Specifically, Portfolio Advisors pursues “fair and reasonable” policies when deciding how to allocate an investment opportunity among clients, mixing pro-rated allocations with the “everybody- gets-five-million” approach. Clients that have prior commitments to an underlying GP tend to get preference for follow-on allocations, Murphy says, with the balance of allocation divided among the newer clients. Portfolio Advisor's longstanding relationships with many GPs allows it typically to secure the allocations it requests, he adds.
HEEDING THE ADVICE
One major drawback of pure consulting, as opposed to money management, say advocates of the latter, is that without a limited-partner requirement to advance capital when requested, an investor can often get bogged down in its own process for following up on investment advice.
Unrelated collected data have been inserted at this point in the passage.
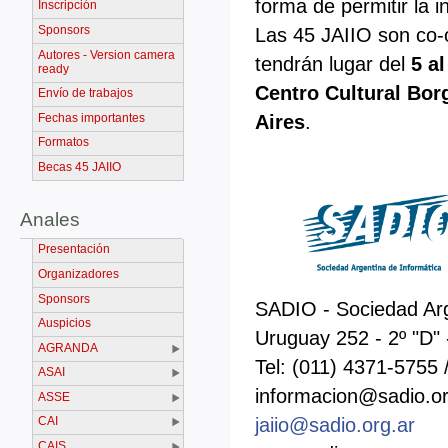
forma de permitir la i
Inscripción
Sponsors
Las 45 JAIIO son co
Autores - Version camera
tendrán lugar del
5 a
ready
Centro Cultural Bo
Envío de trabajos
Fechas importantes
Aires
.
Formatos
Becas 45 JAIIO
Anales
Presentación
Organizadores
Sponsors
SADIO - Sociedad Arg
Auspicios
Uruguay 252 - 2º "D"
AGRANDA
Tel: (011) 4371-5755
ASAI
informacion@sadio.or
ASSE
jaiio@sadio.org.ar
CAI
CAIS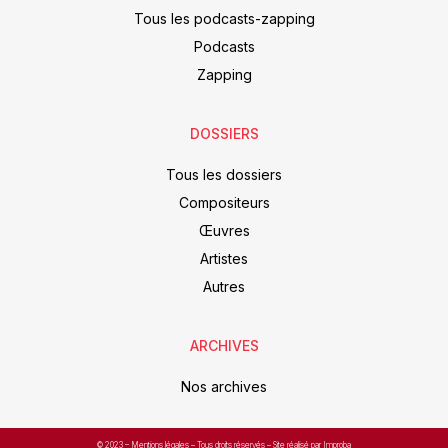
Tous les podcasts-zapping
Podcasts
Zapping
DOSSIERS
Tous les dossiers
Compositeurs
Œuvres
Artistes
Autres
ARCHIVES
Nos archives
© 2023 –
Mentions légales
– Tous droits réservés – Site réalisé par Improba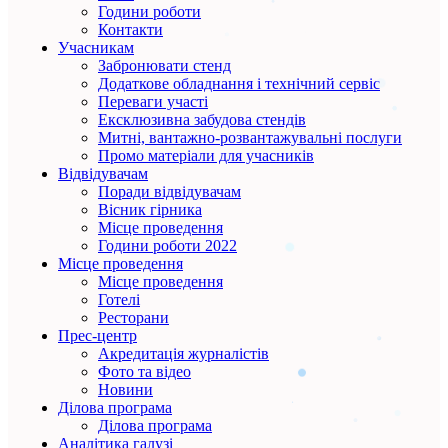
Години роботи
Контакти
Учасникам
Забронювати стенд
Додаткове обладнання і технічний сервіс
Переваги участі
Ексклюзивна забудова стендів
Митні, вантажно-розвантажувальні послуги
Промо матеріали для учасників
Відвідувачам
Поради відвідувачам
Вісник гірника
Місце проведення
Години роботи 2022
Місце проведення
Місце проведення
Готелі
Ресторани
Прес-центр
Акредитація журналістів
Фото та відео
Новини
Ділова програма
Ділова програма
Аналітика галузі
This can lead a GP group to not take seriously an allocation request from an investment advisor.
“I can tell you that when we sit down with a fund that is oversubscribed, they like the discretionary money a lot better,” says a gatekeeper with nondiscretionary clients as well as funds of funds under management. “Non-discretionary LPs are being eliminated. It's a time efficiency thing.”
The gatekeeper notes that some pension plans require that GPs show up to make presentations on particular days when the investment committee and board are together. The time that elapses between a recommendation from an investment advisor and final approval from the board can sometimes kill an institution's ability to get into a hot fund.
“Life will be easier, and you'll probably have a higher quality portfolio if you have a discretionary account,” says Murphy. “It might cost you more, but it will be more than paid for by higher performance.”
Franklin Park's Atkins says his firm encourages its clients to be “actively involved” in the investment process so that the delays associated with separate approval processes are minimised. “There should be no surprises to the GP or to the client,” he says.
To date, no client has gone against a recommendation from Franklin Park. “Knock on wood,” says Atkins.
FEES OF EVERY FLAVOUR
The major dividing lines between money management and advice are control and fees. Of the latter, money managers will charge a management fee for the life of the fund as well as some form of carried interest based on performance. While fees and carry vary within the funds of funds market, these vehicles are approaching something akin to standard market terms, according to industry observers.
Pure advisory firms, on the other hand, vary widely in the way they charge for their services, an indication of how difficult it is to place a value on good advice where no performance fee is in place.
“There's no market standard for fees in private equity consulting,” says Franklin Park's Atkins. “Our fees are a function of the resources and time that we dedicate to clients. The State of Connecticut is a very time-intensive client – they have only one person internally. So the fees that we charge them reflect that much time and attention.”
Forestner says Hammond Associates typically charges a negotiated flat-rate pricing for clients unless they are in asset-building mode, in which case the firm charges a higher “implementation schedule” for the additional work.
SCM's Hepp says his firm's fee schedule is a function of how many active relationships the firm advises on. For example, an account with €500 million invested across 50 partnerships would cost the same as an account with €700 million across 50 partnerships. But €700 million invested across 75 partnerships would cost more.
Atkins points out that some institutional investors have incentive fees already built into their requests for proposals for private equity programmes, but Franklin Associates has to inform them that it cannot charge such fees. Is it hard to turn down the opportunity to profit from good investment decisions? “Yes,” says Atkins. “But you have to walk away from assignments when it doesn't make sense for your business model.”